_Exercise requirements:_ Return only the number of lines in the data below where the word "code" appears.

_Given entries:_
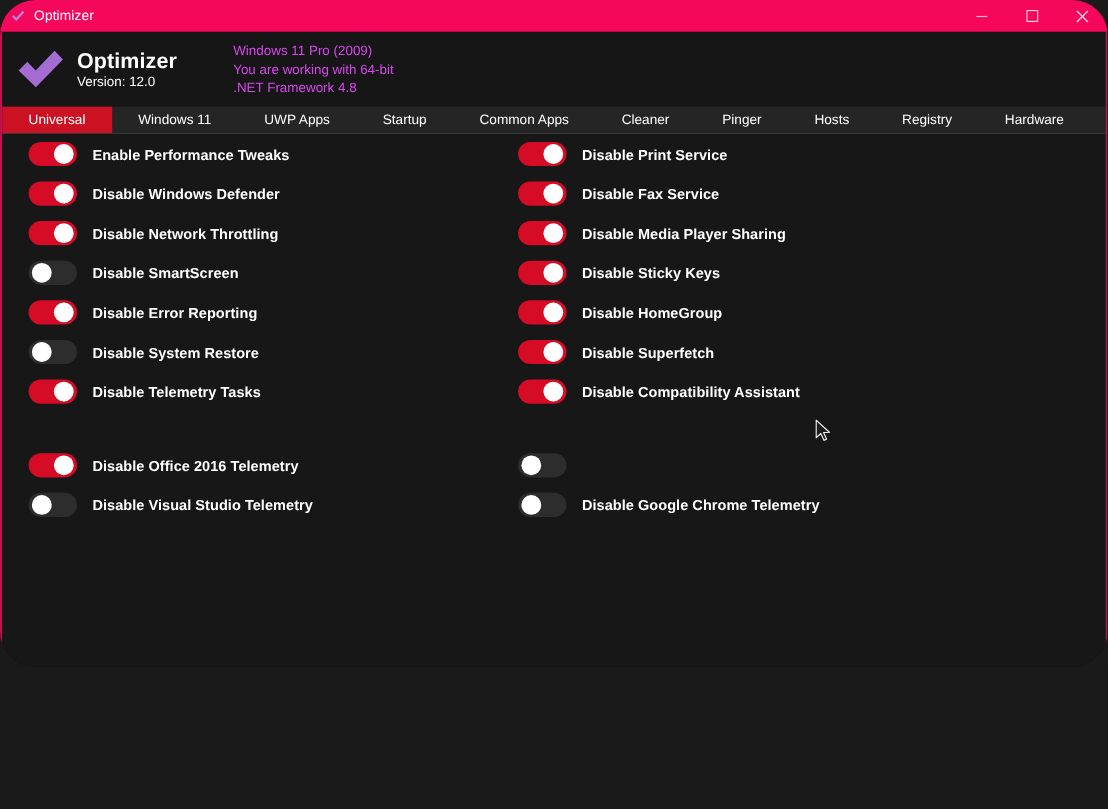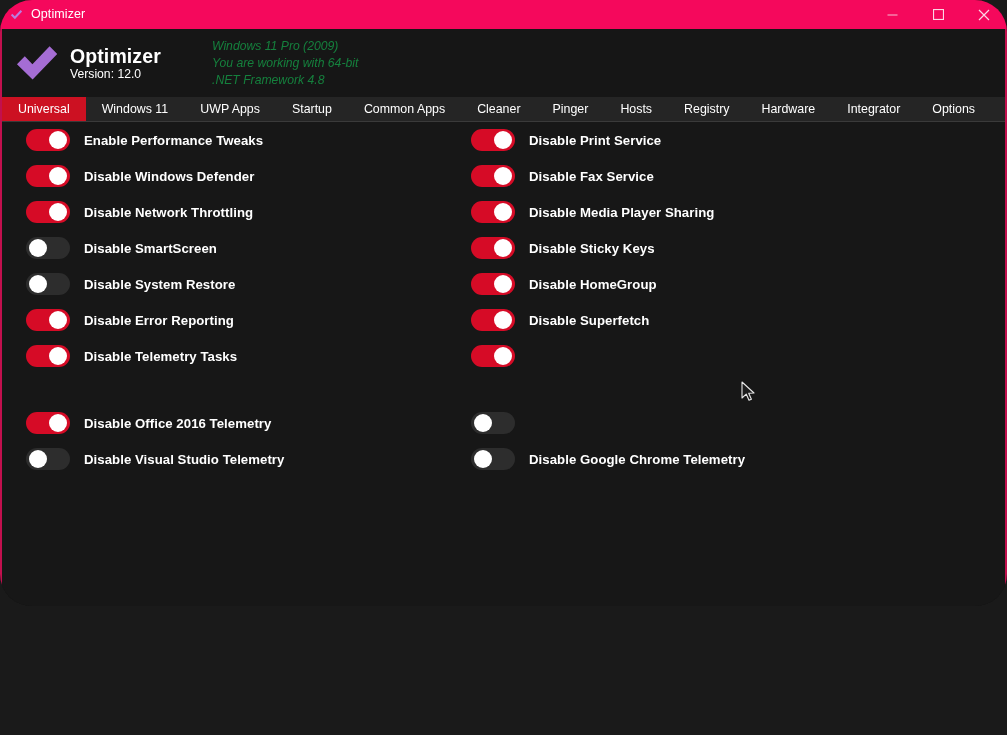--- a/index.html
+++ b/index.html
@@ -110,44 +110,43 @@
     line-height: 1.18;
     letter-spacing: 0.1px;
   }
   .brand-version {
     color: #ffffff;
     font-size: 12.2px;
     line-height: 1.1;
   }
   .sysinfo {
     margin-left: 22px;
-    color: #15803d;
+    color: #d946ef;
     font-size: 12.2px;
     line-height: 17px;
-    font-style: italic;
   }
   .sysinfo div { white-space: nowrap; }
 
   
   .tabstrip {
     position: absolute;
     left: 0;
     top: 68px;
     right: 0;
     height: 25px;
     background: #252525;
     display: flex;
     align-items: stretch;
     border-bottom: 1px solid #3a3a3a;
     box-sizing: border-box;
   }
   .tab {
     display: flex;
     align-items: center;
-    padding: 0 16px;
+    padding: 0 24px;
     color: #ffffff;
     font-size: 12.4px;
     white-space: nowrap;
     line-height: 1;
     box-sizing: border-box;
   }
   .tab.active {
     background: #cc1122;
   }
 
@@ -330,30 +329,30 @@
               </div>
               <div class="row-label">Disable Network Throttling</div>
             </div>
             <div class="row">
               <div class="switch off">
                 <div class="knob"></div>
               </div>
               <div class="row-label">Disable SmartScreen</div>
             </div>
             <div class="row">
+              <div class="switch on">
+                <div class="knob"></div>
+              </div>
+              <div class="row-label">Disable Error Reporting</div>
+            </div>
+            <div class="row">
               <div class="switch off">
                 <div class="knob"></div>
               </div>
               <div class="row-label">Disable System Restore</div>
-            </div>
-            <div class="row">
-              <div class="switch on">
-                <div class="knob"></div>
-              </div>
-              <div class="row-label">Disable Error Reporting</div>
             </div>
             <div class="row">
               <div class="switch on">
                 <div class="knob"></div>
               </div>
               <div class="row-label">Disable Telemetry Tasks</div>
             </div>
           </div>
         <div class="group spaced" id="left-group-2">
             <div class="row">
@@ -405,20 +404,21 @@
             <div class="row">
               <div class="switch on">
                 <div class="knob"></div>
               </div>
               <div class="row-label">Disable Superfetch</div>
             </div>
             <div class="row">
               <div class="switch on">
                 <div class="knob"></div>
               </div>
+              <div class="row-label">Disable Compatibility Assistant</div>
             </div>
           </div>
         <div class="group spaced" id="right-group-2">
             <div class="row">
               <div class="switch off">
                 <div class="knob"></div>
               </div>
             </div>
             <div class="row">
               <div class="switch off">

...

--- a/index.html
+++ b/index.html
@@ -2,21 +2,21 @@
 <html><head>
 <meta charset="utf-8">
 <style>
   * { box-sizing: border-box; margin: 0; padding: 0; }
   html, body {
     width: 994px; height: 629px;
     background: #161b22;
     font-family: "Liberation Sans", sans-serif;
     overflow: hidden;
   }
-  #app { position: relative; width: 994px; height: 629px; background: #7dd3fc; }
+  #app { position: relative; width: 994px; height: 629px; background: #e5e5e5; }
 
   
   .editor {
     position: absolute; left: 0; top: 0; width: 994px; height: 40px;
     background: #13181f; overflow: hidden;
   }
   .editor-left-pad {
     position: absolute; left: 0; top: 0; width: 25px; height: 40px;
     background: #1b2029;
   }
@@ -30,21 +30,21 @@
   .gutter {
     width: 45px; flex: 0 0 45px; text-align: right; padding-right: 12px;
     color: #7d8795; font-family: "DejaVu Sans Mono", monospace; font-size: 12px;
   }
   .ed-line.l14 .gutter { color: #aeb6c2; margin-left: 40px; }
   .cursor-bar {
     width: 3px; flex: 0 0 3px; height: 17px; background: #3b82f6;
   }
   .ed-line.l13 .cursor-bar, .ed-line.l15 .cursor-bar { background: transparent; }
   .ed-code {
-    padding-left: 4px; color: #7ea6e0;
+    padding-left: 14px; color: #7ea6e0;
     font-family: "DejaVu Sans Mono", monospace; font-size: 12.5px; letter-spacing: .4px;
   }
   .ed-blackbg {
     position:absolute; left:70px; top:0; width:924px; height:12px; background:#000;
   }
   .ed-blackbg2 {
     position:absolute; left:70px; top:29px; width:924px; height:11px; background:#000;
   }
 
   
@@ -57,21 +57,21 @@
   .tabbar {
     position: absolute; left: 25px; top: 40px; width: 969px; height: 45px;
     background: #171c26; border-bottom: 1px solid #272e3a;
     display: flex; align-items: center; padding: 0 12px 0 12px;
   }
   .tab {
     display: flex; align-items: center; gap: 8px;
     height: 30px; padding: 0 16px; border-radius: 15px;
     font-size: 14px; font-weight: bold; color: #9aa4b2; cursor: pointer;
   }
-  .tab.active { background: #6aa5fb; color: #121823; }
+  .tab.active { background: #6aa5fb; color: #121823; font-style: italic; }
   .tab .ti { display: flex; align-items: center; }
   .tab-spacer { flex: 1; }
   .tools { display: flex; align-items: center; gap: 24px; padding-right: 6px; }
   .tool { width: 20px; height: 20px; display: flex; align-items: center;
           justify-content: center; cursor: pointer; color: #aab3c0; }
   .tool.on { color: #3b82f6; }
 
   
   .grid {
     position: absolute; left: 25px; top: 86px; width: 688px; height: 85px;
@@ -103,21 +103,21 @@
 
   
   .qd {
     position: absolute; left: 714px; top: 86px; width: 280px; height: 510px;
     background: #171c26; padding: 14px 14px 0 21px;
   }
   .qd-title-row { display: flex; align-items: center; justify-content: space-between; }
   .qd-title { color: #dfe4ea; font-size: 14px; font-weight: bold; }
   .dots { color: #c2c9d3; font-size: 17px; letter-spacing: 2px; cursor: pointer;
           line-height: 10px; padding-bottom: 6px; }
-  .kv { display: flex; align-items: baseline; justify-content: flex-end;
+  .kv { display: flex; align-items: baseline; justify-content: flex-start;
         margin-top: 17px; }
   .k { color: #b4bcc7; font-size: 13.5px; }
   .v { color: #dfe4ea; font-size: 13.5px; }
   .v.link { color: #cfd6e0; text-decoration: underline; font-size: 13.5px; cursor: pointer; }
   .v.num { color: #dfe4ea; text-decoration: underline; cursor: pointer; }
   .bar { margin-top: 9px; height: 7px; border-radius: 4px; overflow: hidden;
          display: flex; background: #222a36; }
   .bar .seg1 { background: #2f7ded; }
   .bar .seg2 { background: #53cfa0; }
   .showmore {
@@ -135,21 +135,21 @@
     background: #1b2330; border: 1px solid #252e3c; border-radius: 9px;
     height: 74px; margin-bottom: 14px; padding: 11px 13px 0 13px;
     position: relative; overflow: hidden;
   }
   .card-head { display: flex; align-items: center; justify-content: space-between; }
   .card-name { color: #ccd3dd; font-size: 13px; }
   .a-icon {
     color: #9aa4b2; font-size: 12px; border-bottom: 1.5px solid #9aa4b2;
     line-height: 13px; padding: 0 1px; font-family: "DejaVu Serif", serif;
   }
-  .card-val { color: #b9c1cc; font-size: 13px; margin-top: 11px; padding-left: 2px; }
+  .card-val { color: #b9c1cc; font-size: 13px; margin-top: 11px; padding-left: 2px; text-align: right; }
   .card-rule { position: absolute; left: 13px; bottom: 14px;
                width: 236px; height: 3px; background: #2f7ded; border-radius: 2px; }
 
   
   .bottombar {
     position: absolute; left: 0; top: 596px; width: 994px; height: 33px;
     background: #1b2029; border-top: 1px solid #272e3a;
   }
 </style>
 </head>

* * *

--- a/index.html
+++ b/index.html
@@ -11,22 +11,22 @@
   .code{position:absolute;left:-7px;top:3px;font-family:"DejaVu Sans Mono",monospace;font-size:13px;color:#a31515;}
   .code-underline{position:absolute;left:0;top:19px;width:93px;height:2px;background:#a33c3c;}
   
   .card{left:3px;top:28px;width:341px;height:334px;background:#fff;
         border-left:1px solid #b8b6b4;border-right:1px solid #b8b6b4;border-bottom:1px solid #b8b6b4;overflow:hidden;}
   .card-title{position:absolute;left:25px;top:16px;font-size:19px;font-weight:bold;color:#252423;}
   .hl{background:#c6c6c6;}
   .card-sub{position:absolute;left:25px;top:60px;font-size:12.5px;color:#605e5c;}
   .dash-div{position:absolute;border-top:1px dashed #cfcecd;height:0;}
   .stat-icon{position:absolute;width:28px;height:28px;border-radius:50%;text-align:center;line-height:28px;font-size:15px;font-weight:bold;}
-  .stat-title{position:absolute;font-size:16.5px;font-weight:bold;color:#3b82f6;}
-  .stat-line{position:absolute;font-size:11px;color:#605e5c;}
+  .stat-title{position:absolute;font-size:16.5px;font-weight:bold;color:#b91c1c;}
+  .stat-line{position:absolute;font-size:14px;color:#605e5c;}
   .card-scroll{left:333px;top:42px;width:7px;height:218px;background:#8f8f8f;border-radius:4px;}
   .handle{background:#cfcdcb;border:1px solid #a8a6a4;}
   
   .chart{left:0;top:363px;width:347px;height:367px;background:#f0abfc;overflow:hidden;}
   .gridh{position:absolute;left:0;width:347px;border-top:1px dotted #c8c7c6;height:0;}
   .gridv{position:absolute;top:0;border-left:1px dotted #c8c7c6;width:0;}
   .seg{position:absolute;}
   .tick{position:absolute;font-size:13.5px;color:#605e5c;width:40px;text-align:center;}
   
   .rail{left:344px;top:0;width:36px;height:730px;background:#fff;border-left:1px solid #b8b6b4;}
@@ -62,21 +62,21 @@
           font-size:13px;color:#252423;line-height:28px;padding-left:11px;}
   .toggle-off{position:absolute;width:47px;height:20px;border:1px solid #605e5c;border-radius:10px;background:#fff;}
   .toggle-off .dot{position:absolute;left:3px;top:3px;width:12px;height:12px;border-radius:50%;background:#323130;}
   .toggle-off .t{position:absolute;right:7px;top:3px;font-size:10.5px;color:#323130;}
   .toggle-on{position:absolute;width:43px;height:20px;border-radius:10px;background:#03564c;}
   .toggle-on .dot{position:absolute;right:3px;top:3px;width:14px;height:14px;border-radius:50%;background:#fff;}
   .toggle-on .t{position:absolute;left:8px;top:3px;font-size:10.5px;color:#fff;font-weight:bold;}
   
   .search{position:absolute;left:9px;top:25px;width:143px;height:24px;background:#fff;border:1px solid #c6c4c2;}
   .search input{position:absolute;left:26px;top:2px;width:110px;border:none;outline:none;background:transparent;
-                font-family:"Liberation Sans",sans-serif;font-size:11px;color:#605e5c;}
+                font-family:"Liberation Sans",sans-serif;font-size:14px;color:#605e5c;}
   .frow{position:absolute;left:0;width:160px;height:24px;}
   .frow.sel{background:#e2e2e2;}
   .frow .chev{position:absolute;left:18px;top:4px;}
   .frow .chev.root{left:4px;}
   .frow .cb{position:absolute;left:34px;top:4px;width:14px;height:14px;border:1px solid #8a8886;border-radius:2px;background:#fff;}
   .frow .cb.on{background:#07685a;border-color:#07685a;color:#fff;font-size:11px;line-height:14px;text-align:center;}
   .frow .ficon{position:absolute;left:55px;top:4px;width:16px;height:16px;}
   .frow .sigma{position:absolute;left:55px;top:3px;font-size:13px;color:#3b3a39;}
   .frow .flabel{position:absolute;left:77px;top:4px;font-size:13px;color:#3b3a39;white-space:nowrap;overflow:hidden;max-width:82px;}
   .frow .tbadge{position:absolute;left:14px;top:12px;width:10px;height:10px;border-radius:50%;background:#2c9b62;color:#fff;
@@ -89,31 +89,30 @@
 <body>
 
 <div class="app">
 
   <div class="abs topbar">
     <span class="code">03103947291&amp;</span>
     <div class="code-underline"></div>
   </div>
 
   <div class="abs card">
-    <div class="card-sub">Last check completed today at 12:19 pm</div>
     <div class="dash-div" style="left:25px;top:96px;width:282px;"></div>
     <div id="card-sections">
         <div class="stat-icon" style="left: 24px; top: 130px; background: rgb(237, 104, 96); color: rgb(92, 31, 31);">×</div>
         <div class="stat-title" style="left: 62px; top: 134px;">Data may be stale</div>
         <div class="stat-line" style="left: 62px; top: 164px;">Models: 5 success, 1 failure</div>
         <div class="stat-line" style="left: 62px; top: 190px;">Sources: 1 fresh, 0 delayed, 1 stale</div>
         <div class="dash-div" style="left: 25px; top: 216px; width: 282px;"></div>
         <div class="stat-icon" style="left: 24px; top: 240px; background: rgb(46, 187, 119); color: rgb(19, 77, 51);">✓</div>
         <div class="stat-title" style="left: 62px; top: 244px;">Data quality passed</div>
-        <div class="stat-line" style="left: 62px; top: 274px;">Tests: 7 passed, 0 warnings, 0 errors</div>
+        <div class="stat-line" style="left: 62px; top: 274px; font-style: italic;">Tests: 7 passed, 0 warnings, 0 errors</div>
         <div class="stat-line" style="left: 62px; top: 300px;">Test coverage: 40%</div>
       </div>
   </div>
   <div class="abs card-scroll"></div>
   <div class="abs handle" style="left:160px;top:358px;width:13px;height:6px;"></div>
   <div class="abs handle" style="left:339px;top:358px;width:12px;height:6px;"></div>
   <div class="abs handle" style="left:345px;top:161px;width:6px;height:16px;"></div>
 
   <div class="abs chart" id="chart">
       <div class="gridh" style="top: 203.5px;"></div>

_Solution to this exercise:_ 5